Por tudo isso, é relevante o reconhecimento do papel-chave da financeirização dinâmica interna (não parasitária). Além dos haveres financeiros das pessoas físicas, o crescimento dos fundos de pensão e da previdência complementar permitiu a canalização da poupança dos trabalhadores para o financiamento de longo prazo, por exemplo, das novas hidrelétricas do Norte e da própria Vale, além do aumento do crédito interno e da capitalização das empresas nacionais.
O efeito sistêmico foi o fortalecimento do mercado de capitais doméstico, sem necessidade de endividamento externo. A financeirização dinâmica, nesse contexto, atua como vetor de modernização e internalização da intermediação financeira, não apenas como mecanismo de extração rentista.
A estrutura resultante, em uma visão sistêmica holista, emerge das interações entre os seguintes componentes:
- Complexo primário-exportador e tecnológico (agronegócio + mineração + petróleo) como base de superávits e reservas;
- Indústria de transformação parcialmente desnacionalizada, porém integrada às cadeias globais;
- Sistema financeiro nacional sofisticado e parcialmente autônomo;
- Estado com instrumentos próprios de política industrial, agrícola e financeira.
Em conclusão, a economia brasileira contemporânea caracteriza-se pelo hibridismo estrutural e uma posição estratégica global. O Brasil consolidou-se como potência intermediária sistêmica, situado entre as dez maiores economias do mundo, com capacidade autônoma de financiamento interno, resiliência cambial e integração funcional às redes globais de produção e finanças.
Essa estrutura — simultaneamente primário-exportadora e financeiramente sofisticada — constitui uma forma híbrida de desenvolvimento. Nela, dependência e autonomia se combinam dialeticamente.

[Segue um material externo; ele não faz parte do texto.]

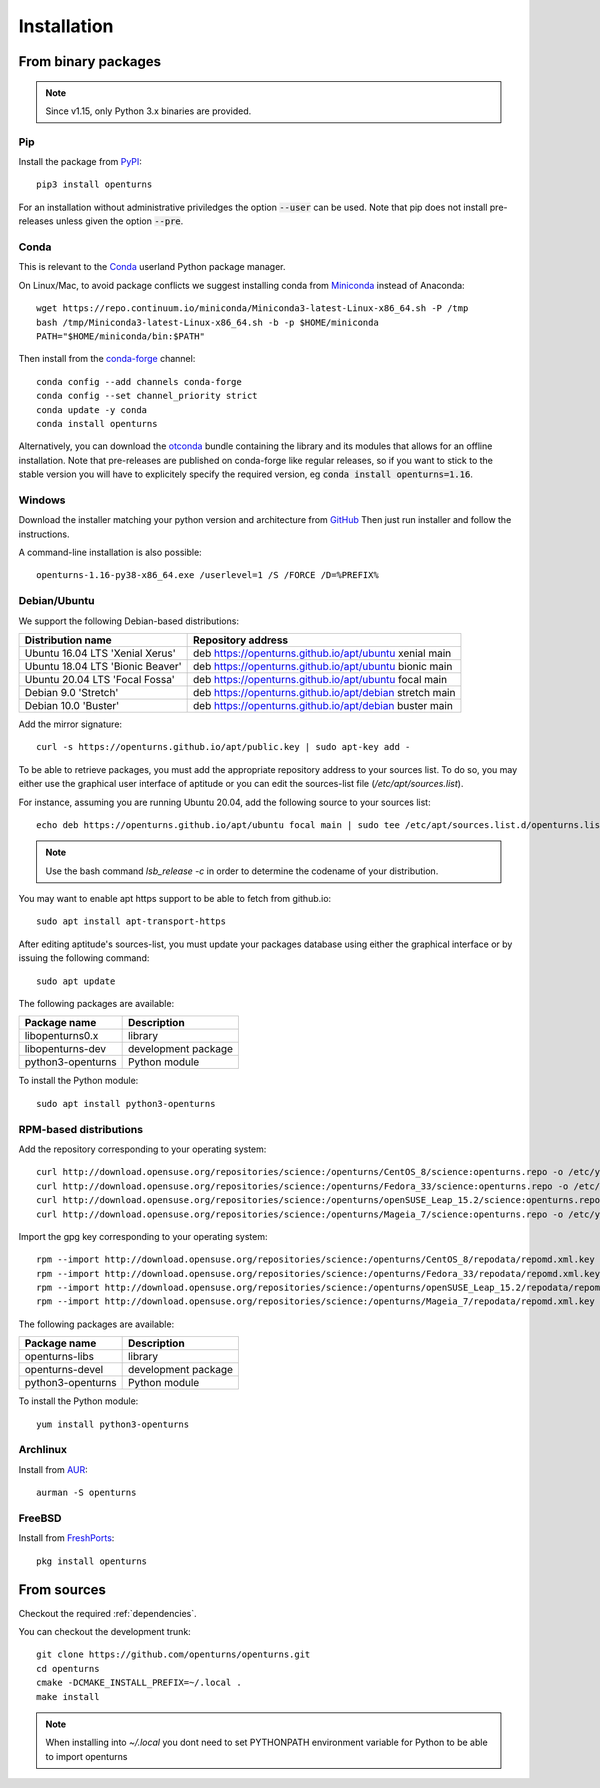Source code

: .. _install:

============
Installation
============

From binary packages
====================

.. note::

    Since v1.15, only Python 3.x binaries are provided.

Pip
---
Install the package from `PyPI <https://pypi.org/project/openturns/>`_::

    pip3 install openturns

For an installation without administrative priviledges the option :code:`--user` can be used.
Note that pip does not install pre-releases unless given the option :code:`--pre`.

Conda
-----
This is relevant to the `Conda <http://conda.pydata.org/>`_ userland Python package manager.

On Linux/Mac, to avoid package conflicts we suggest installing conda from
`Miniconda <https://docs.conda.io/en/latest/miniconda.html>`_ instead of Anaconda::

    wget https://repo.continuum.io/miniconda/Miniconda3-latest-Linux-x86_64.sh -P /tmp
    bash /tmp/Miniconda3-latest-Linux-x86_64.sh -b -p $HOME/miniconda
    PATH="$HOME/miniconda/bin:$PATH"

Then install from the `conda-forge <https://conda-forge.org>`_ channel::

    conda config --add channels conda-forge
    conda config --set channel_priority strict
    conda update -y conda
    conda install openturns

Alternatively, you can download the `otconda <https://github.com/openturns/otconda>`_ bundle
containing the library and its modules that allows for an offline installation.
Note that pre-releases are published on conda-forge like regular releases, so
if you want to stick to the stable version you will have to explicitely specify
the required version, eg :code:`conda install openturns=1.16`.

Windows
-------
Download the installer matching your python version and architecture from `GitHub <https://github.com/openturns/build/releases>`_
Then just run installer and follow the instructions.

A command-line installation is also possible::

    openturns-1.16-py38-x86_64.exe /userlevel=1 /S /FORCE /D=%PREFIX%

Debian/Ubuntu
-------------

We support the following Debian-based distributions:

.. table::

    +-------------------------------------+---------------------------------------------------------+
    | Distribution name                   | Repository address                                      |
    +=====================================+=========================================================+
    | Ubuntu 16.04 LTS 'Xenial Xerus'     | deb https://openturns.github.io/apt/ubuntu xenial main  |
    +-------------------------------------+---------------------------------------------------------+
    | Ubuntu 18.04 LTS 'Bionic Beaver'    | deb https://openturns.github.io/apt/ubuntu bionic main  |
    +-------------------------------------+---------------------------------------------------------+
    | Ubuntu 20.04 LTS 'Focal Fossa'      | deb https://openturns.github.io/apt/ubuntu focal main   |
    +-------------------------------------+---------------------------------------------------------+
    | Debian 9.0 'Stretch'                | deb https://openturns.github.io/apt/debian stretch main |
    +-------------------------------------+---------------------------------------------------------+
    | Debian 10.0 'Buster'                | deb https://openturns.github.io/apt/debian buster main  |
    +-------------------------------------+---------------------------------------------------------+

Add the mirror signature::

    curl -s https://openturns.github.io/apt/public.key | sudo apt-key add -

To be able to retrieve packages, you must add the appropriate
repository address to your sources list. To do so, you may either use the
graphical user interface of aptitude or you can edit the sources-list file
(`/etc/apt/sources.list`).

For instance, assuming you are running Ubuntu 20.04,
add the following source to your sources list::

    echo deb https://openturns.github.io/apt/ubuntu focal main | sudo tee /etc/apt/sources.list.d/openturns.list

.. note::

    Use the bash command `lsb_release -c` in order to determine the codename of
    your distribution.

You may want to enable apt https support to be able to fetch from github.io::

    sudo apt install apt-transport-https

After editing aptitude's sources-list, you must update your packages database
using either the graphical interface or by issuing the following command::

    sudo apt update

The following packages are available:

.. table::

    +----------------------+------------------------------------+
    | Package name         | Description                        |
    +======================+====================================+
    | libopenturns0.x      | library                            |
    +----------------------+------------------------------------+
    | libopenturns-dev     | development package                |
    +----------------------+------------------------------------+
    | python3-openturns    | Python module                      |
    +----------------------+------------------------------------+

To install the Python module::

    sudo apt install python3-openturns

RPM-based distributions
-----------------------
Add the repository corresponding to your operating system::

    curl http://download.opensuse.org/repositories/science:/openturns/CentOS_8/science:openturns.repo -o /etc/yum.repos.d/science-openturns.repo
    curl http://download.opensuse.org/repositories/science:/openturns/Fedora_33/science:openturns.repo -o /etc/yum.repos.d/science-openturns.repo
    curl http://download.opensuse.org/repositories/science:/openturns/openSUSE_Leap_15.2/science:openturns.repo -o /etc/yum.repos.d/science-openturns.repo
    curl http://download.opensuse.org/repositories/science:/openturns/Mageia_7/science:openturns.repo -o /etc/yum.repos.d/science-openturns.repo

Import the gpg key corresponding to your operating system::

    rpm --import http://download.opensuse.org/repositories/science:/openturns/CentOS_8/repodata/repomd.xml.key
    rpm --import http://download.opensuse.org/repositories/science:/openturns/Fedora_33/repodata/repomd.xml.key
    rpm --import http://download.opensuse.org/repositories/science:/openturns/openSUSE_Leap_15.2/repodata/repomd.xml.key
    rpm --import http://download.opensuse.org/repositories/science:/openturns/Mageia_7/repodata/repomd.xml.key

The following packages are available:

.. table::

    +----------------------+------------------------------------+
    | Package name         | Description                        |
    +======================+====================================+
    | openturns-libs       | library                            |
    +----------------------+------------------------------------+
    | openturns-devel      | development package                |
    +----------------------+------------------------------------+
    | python3-openturns    | Python module                      |
    +----------------------+------------------------------------+

To install the Python module::

    yum install python3-openturns

Archlinux
---------
Install from `AUR <https://aur.archlinux.org/packages/openturns/>`_::

    aurman -S openturns

FreeBSD
-------
Install from `FreshPorts <https://www.freshports.org/math/openturns/>`_::

    pkg install openturns


From sources
============

Checkout the required :ref:`dependencies`.

You can checkout the development trunk::

    git clone https://github.com/openturns/openturns.git
    cd openturns
    cmake -DCMAKE_INSTALL_PREFIX=~/.local .
    make install

.. note::

    When installing into `~/.local` you dont need to set PYTHONPATH
    environment variable for Python to be able to import openturns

Longe de refletir um “complexo de vira-lata”, esse arranjo revela:
- capacidade adaptativa e tecnológica (Embrapa, BNDES, Petrobras, Vale);
- robustez macroeconômica (reservas e fundos de pensão);
- relevância geoeconômica (parcerias com a China e o Sul Global).
O desafio histórico, portanto, não é superar a inserção global, mas reorientá-la estrategicamente ao combiná-la com soberania nacional geopolítica, inovação tecnológica e combate à pobreza absoluta. Com planejamento social-desenvolvimentista, isso é possível.